In that context it was possible for Chilean Communist Party leader Gladys Marn to be pulled from her car and briefly jailed earlier this month for publicly defaming former military dictator and now Army Commander Augusto Pinochet. That event embarrassed Chilean political leaders but reflects the fact that, although freedom of speech is a constitutional right, it isn't customary to probe its limits.
On the other hand, the powers that are drawing attention to the threats of social change in Chile are the conservative press and its allies, particularly a small but highly influential entrepreneurial elite and the Roman Catholic Church. "That's really who is making the fuss," says Ms. Lagos. "Rather than reflecting things as they are, the mass media offer a picture of what the conservative right would like the country to be."
Conservative media fight change
The flagship of this media armada is the Santiago daily El Mercurio, lead publication of a family publishing empire. The newspaper's reporters give ample coverage to the city's conservative, often military-oriented think tanks and institutes, while editorials and guest columns reflect the emphasis on Chile's social evolution.
Recently, articles and columns took up the "Last Temptation" controversy and an upcoming choice between "progressive" TV programming and something more reflective of Chile's traditional conservatism. Others included the divorce and abortion issues, and a front-page story on the threat posed by discos opening in small towns around the country.
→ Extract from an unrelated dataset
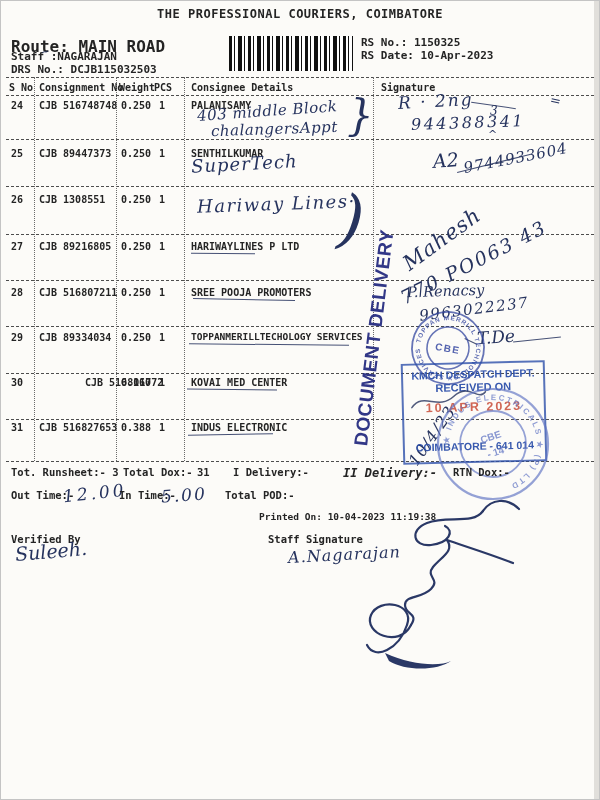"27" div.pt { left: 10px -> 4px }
In one interview, a conservative philosopher warned against the threat such influences as US-style feminism pose for Chilean society.
Chile's traditionalists say their desire is to prevent the country from becoming the kind of secular and materialistic society that an emphasis on individual rights has created in Western Europe and the US. And they add there is nothing hypocritical, as some critics claim, in seeking to stop the legalization of practices, such as divorce or abortion, that may already be common. "It's like being against drugs," says Sergio Garca Valds, a Catholic lawyer with Chile's Future, a conservative activist group. "You don't have to have tried them" to oppose their use.
The irony for some observers here is that the same powers warning against social change are also those most in favor of the economic opening and globalization that have pushed Chile's door wider to international social influences. A little like China trying to implement capitalism without embracing democracy, Chile's elites want the country to choose economic globalization while stifling the international social and cultural influences that go with it.
Some social observers such as Lagos doubt this is possible. "It's an illusion to think we can globalize the economy and extend education, for example," she says, "and stay with these traditional values."